One could _choose_ to view that forcing MS users to use 3rd party software to
a common problem is actually 'supporting the ecosystem'. Someone in Microsoft
could be saying that they aren't forcing users, but giving them the choice.

So what happens? The implement ISO mounting for the most part but either have
compatibility bugs or they extend the functionality to benefit its own
ecosystem better. People complain about that too. Think carriage returns
(\n\r) and Internet Explorer. People hate Microsoft for these reasons.

So really, they piss someone off either way.
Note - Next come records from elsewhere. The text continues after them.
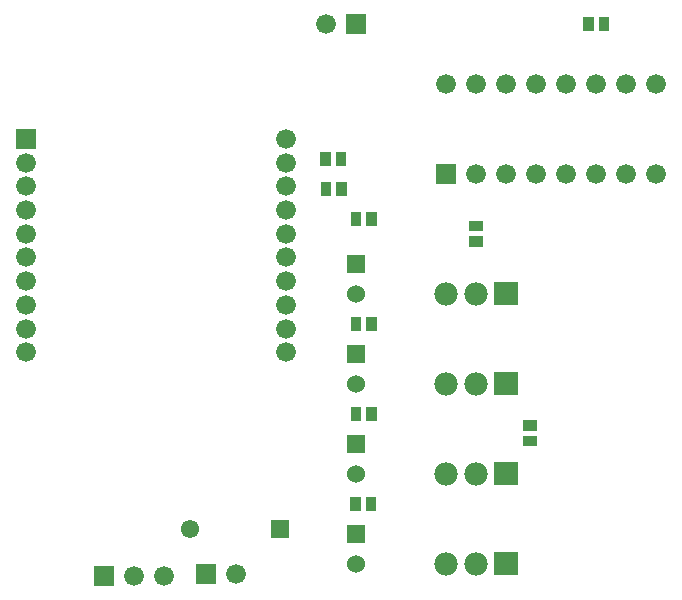
<source format=gbr>
G04 start of page 5 for group -4063 idx -4063 *
G04 Title: (unknown), componentmask *
G04 Creator: pcb 20110918 *
G04 CreationDate: Tue 12 Jun 2012 03:36:23 PM GMT UTC *
G04 For: ed *
G04 Format: Gerber/RS-274X *
G04 PCB-Dimensions: 236000 283000 *
G04 PCB-Coordinate-Origin: lower left *
%MOIN*%
%FSLAX25Y25*%
%LNTOPMASK*%
%ADD49R,0.0355X0.0355*%
%ADD48C,0.0780*%
%ADD47C,0.0610*%
%ADD46C,0.0600*%
%ADD45C,0.0001*%
%ADD44C,0.0660*%
G54D44*X96600Y154600D03*
Y146700D03*
Y138800D03*
Y130900D03*
Y123000D03*
Y115100D03*
Y107200D03*
G54D45*G36*
X116700Y196300D02*Y189700D01*
X123300D01*
Y196300D01*
X116700D01*
G37*
G54D44*X110000Y193000D03*
G54D46*X120000Y73000D03*
G54D45*G36*
X117000Y56000D02*Y50000D01*
X123000D01*
Y56000D01*
X117000D01*
G37*
G54D44*X10000Y130900D03*
Y123000D03*
Y115100D03*
Y107200D03*
G54D45*G36*
X6700Y157900D02*Y151300D01*
X13300D01*
Y157900D01*
X6700D01*
G37*
G54D44*X10000Y146700D03*
Y138800D03*
Y99300D03*
Y91400D03*
Y83500D03*
G54D45*G36*
X91450Y27550D02*Y21450D01*
X97550D01*
Y27550D01*
X91450D01*
G37*
G54D47*X64500Y24500D03*
G54D45*G36*
X117000Y26000D02*Y20000D01*
X123000D01*
Y26000D01*
X117000D01*
G37*
G36*
X66700Y12800D02*Y6200D01*
X73300D01*
Y12800D01*
X66700D01*
G37*
G54D44*X80000Y9500D03*
G54D46*X120000Y13000D03*
G54D45*G36*
X32700Y12300D02*Y5700D01*
X39300D01*
Y12300D01*
X32700D01*
G37*
G54D44*X46000Y9000D03*
X56000D03*
X96600Y99300D03*
G54D45*G36*
X166100Y106900D02*Y99100D01*
X173900D01*
Y106900D01*
X166100D01*
G37*
G54D48*X160000Y103000D03*
X150000D03*
G54D45*G36*
X117000Y116000D02*Y110000D01*
X123000D01*
Y116000D01*
X117000D01*
G37*
G54D46*X120000Y103000D03*
G54D44*X96600Y91400D03*
Y83500D03*
G54D45*G36*
X117000Y86000D02*Y80000D01*
X123000D01*
Y86000D01*
X117000D01*
G37*
G36*
X166100Y76900D02*Y69100D01*
X173900D01*
Y76900D01*
X166100D01*
G37*
G54D48*X160000Y73000D03*
X150000D03*
G54D45*G36*
X146700Y146300D02*Y139700D01*
X153300D01*
Y146300D01*
X146700D01*
G37*
G54D44*X160000Y143000D03*
X170000D03*
X180000D03*
X190000D03*
Y173000D03*
X180000D03*
X170000D03*
X160000D03*
X150000D03*
X200000Y143000D03*
X210000D03*
X220000D03*
Y173000D03*
X210000D03*
X200000D03*
G54D45*G36*
X166100Y16900D02*Y9100D01*
X173900D01*
Y16900D01*
X166100D01*
G37*
G54D48*X160000Y13000D03*
X150000D03*
G54D45*G36*
X166100Y46900D02*Y39100D01*
X173900D01*
Y46900D01*
X166100D01*
G37*
G54D48*X160000Y43000D03*
X150000D03*
G54D46*X120000D03*
G54D49*X110000Y138492D02*Y137508D01*
X115118Y138492D02*Y137508D01*
X120000Y93492D02*Y92508D01*
X109882Y148492D02*Y147508D01*
X115000Y148492D02*Y147508D01*
X120000Y128492D02*Y127508D01*
X119882Y33492D02*Y32508D01*
X125000Y33492D02*Y32508D01*
X125118Y93492D02*Y92508D01*
X120000Y63492D02*Y62508D01*
X125118Y63492D02*Y62508D01*
X197441Y193492D02*Y192508D01*
X202559Y193492D02*Y192508D01*
X177508Y59000D02*X178492D01*
X177508Y53882D02*X178492D01*
X159508Y125559D02*X160492D01*
X125118Y128492D02*Y127508D01*
X159508Y120441D02*X160492D01*
M02*

</source>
So doing what costs the least
amount of money (nothing) is often best.

That said, asking "How does server administration on Server 2008 and related
products compare to other platforms?" answers a larger and more important
question than "how do I mount ISOs on Windows?"

------
kenjackson
From some recently leaked images of Win8, it appears that it will support
mounting ISOs out of the box.

------
mbreese
I usually just put the isos on a Linux box, share them, and then mount the
share as a drive in Windows. Isn't that the easiest way? :)

------
marshray
Doesn't Microsoft still distribute large fixes, service packs, MSDN, TechNet,
and the like as downloadable .iso images? Do they seriously expect people to
waste hours burning piles of physical DVDs for that sort of thing?

Sneakernet is apparently still an essential part of their network stack. Good
luck if your server is mounted in some data center you don't have easy access
to. Remember this next time you hear them say they're "betting the company" on
cloud computing. They just don't get it.

------
Yaggo
Seems to be their filosophy that one can do almost nothing with out-of-the-box
Windows. No basic tools integrated, eg. ssh client or pdf-viewer (when I last
checked).

------
jodrellblank
For anyone curious, on Windows:

\- 7-zip is free and will open ISO files as archives and let you extract the
contents.

\- Virtual CloneDrive is a free utility which appears as a drive letter and
mounts ISOs.

\- Folder2ISO is a simple GUI-on-top-of-mkisofs which takes a folder and
produces an ISO from it.

\- DeepBurner is a freeware CD/DVD burner which can burn ISOs.

I think that covers most of what I do with ISOs on Windows using freeware
which I use often, works well and hasn't bitten me.